The panel “India’s Multi-Energy Future: From Fragmentation to Scale,” co-curated by Green Fuel Energy Solutions Pvt. Ltd., focused on energy systems and policy coordination. Speakers noted:
“Energy security is increasingly inseparable from climate policy. This directly relates with creating resilient systems for a sustainable reliable long-term energy supply. Stronger state-level implementation, and just transition built on skills, jobs, and social resilience will be at the heart of it.”
— Dr Divya Sharma, Climate Group
“Any large-scale project requires community concern and approval. That should not be seen as a disadvantage, but as an opportunity where the village becomes the unit of planning and proposal. We need to go back to the villages and scale it out through village packages and local solutions developed from the ground up.”

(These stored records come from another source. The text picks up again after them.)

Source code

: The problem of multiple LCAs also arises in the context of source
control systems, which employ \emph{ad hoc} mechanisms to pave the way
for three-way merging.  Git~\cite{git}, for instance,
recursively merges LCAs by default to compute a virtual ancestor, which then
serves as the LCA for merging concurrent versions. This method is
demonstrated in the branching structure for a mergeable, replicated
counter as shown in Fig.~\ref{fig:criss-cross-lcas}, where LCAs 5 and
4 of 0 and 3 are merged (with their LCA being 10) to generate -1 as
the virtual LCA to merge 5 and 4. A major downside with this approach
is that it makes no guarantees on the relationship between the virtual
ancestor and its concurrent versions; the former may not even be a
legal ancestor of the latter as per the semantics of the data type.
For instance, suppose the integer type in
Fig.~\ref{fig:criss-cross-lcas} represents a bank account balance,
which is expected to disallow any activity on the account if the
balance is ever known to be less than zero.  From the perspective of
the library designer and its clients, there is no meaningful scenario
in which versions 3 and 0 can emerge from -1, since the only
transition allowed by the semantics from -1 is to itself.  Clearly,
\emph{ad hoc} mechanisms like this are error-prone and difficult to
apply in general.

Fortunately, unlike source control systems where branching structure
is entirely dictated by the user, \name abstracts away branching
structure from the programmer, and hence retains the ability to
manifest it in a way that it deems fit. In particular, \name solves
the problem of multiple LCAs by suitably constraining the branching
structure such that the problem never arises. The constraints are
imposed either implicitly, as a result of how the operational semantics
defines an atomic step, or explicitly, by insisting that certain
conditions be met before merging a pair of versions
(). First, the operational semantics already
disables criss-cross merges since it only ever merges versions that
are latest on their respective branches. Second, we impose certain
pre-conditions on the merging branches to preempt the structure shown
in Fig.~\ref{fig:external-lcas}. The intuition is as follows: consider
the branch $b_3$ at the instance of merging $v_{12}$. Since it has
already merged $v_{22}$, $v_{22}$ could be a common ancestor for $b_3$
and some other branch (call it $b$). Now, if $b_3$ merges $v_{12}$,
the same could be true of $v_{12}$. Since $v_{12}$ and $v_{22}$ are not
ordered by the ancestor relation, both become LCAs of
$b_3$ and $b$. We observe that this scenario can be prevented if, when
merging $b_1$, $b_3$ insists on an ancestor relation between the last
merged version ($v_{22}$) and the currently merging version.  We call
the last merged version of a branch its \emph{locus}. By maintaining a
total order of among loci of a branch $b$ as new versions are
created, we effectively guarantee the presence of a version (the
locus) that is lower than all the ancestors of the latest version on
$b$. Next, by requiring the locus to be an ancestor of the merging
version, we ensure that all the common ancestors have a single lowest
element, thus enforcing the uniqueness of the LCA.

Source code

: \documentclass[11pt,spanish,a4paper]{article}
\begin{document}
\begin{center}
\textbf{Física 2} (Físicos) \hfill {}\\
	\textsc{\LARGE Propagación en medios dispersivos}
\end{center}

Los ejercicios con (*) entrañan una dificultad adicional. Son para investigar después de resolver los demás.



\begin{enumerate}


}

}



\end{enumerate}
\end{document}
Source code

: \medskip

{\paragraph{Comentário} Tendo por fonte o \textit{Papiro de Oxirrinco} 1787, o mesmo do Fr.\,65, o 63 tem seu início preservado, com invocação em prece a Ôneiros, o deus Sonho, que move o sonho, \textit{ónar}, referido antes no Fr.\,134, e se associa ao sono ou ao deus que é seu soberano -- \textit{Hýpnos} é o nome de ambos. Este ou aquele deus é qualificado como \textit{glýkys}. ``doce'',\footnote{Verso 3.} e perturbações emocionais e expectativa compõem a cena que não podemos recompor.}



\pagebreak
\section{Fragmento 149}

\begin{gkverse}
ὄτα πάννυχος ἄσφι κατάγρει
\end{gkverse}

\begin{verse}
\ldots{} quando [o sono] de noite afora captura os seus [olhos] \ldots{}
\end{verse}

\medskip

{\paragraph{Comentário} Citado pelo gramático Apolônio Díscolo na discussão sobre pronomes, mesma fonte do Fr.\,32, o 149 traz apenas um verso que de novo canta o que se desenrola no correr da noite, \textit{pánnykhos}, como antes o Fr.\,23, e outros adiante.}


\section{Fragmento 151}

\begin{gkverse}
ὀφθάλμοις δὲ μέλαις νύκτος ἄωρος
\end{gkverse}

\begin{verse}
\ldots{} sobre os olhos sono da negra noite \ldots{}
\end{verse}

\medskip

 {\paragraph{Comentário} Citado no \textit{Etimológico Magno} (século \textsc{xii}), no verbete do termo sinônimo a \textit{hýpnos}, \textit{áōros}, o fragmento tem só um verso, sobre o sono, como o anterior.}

— Dr Albert Chiang, Meghalaya Basin Development Authority (MBDA) & Meghalaya Climate Change Centre, Government of Meghalaya
“India’s energy transition is no longer about choosing pathways—it is about governance and delivery. As cooling demand rises and climate costs grow, the real opportunity lies in energy-efficient buildings, integrated transport and land use planning, and stronger state-led implementation.”
— Madhav Pai, WRI India
The concluding session, “What Scale Misses: Climate Solutions from the First Mile to the System,” examined challenges in scaling local solutions. Sonya Fernandes of Ashraya Hastha Trust stated:
“Community consultations are essential, which require funders to engage with communities to understand their aspirations and needs. Sometimes a farm pond may serve small and marginal farmers well compared to recharging groundwater, which might seem sustainable, but do our programme models have the agility to respond? That is where the soul of a programme comes in.”
— Sonya Fernandes, Ashraya Hastha Trust
Across both days, discussions highlighted the need for coordination across systems, institutions and communities to address climate-related challenges.